‘Have cake and eat it’ Brexit Strategy?

Yesterday’s markets

30th November 2016

  • EUR German Prelim CPI m/m: 0.1%
  • USD Prelim GDP q/q: 1.4%
  • USD CB Consumer Confidence: 107.1
  • NZD RBNZ Gov Wheeler Speaks
  • NZD RBNZ Financial Stability Report

The economic docket was jam packed with US data yesterday. Firstly, the US released their Preliminary reading of Q3 GDP. The figure continued the decent data trend from the States of late and posted a better than expected 3.2%. Shortly after, CB consumer confidence registered a 107.1, exceeding economists’ consensus.

Onto Brexit news, a photograph of hand written notes caught on camera in Westminster showed the UK plans to “have their cake and eat it” in reference to Brexit talks and the EU single market.
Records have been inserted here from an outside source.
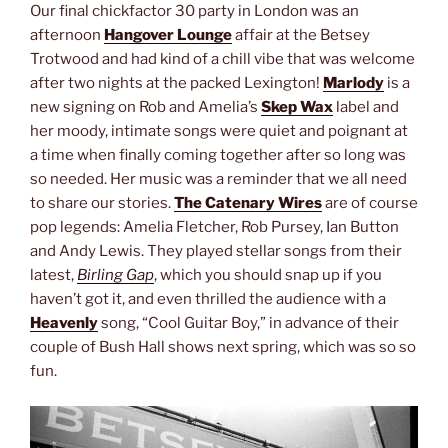
Our final chickfactor 30 party in London was an
afternoon
Hangover Lounge
affair at the Betsey
Trotwood and had kind of a chill vibe that was welcome
after two nights at the packed Lexington!
Marlody
is a
new signing on Rob and Amelia’s
Skep Wax
label and
her moody, intimate songs were quiet and poignant at
a time when finally coming together after so long was
so needed. Her music was a reminder that we all need
to share our stories.
The Catenary Wires
are of course
pop legends: Amelia Fletcher, Rob Pursey, Ian Button
and Andy Lewis. They played stellar songs from their
latest,
Birling Gap
, which you should snap up if you
haven’t got it, and even thrilled the audience with a
Heavenly
song, “Cool Guitar Boy,” in advance of their
couple of Bush Hall shows next spring, which was so so
fun.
The photos were taken after Conservative MP Mark Field had left a meeting with the Brexit department at 9 Downing Street. The government deny these notes belong to a government official or a special advisor as they try to distance themselves from the comments.

Today’s markets

29th November 2016

  • EUR German Retail Sales m/m
  • GBP Bank Stress Test Results
  • ALL OPEC Meetings
  • EUR ECB President Draghi Speaks
  • USD ADP Non-Farm Employment Change
  • CAD GDP m/m

Today’s OPEC meeting continues to be at the forefront of the market's mind. The latest is that Russia will not attend tomorrow's crucial negotiations. The chances of a deal to cut production looks extremely unlikely. Goldman Sachs Group Inc. have warned that the price of a barrel of crude may swing a whopping $6 on Wednesday as the volatile event takes place. Probability of an agreement tomorrow in Vienna have now been cut to just 30 percent.
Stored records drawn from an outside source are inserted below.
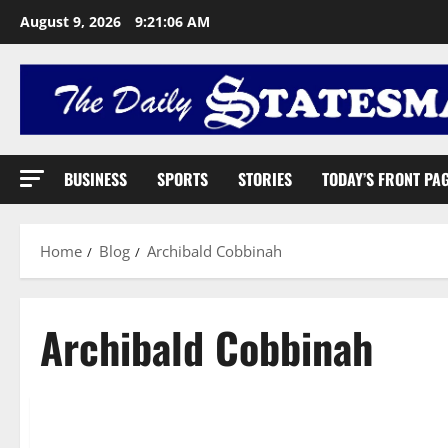
August 9, 2026
9:21:06 AM
BUSINESS
SPORTS
STORIES
TODAY’S FRONT PA
Home
Blog
Archibald Cobbinah
Archibald Cobbinah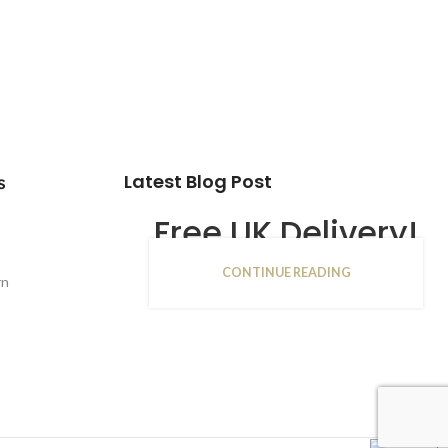
Latest Blog Post
s
Free UK Delivery!
CONTINUE READING
16
rn
JAN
The Eurozone CPI yearly figures will also comes into focus this morning. With Consumer Prices due to show a rise of 0.6% from 0.5%. This would be a welcome relief for the ECB if another rise in prices is seen, as it would take the pressure off them having to possibly add further measures to help push it towards the target goal of 2%. Shortly following this, the head of the ECB Mario Draghi, is set to speak in Madrid about the future of Europe. As always his comments will be watched by markets for any clues into any further monetary policy changes. 

Across the pond, the US private reading of the Non-farm employment figure is set for release, and as a pre-cursor to Friday's employment figure the markets will watch for an insight into what the Fridays figure may be.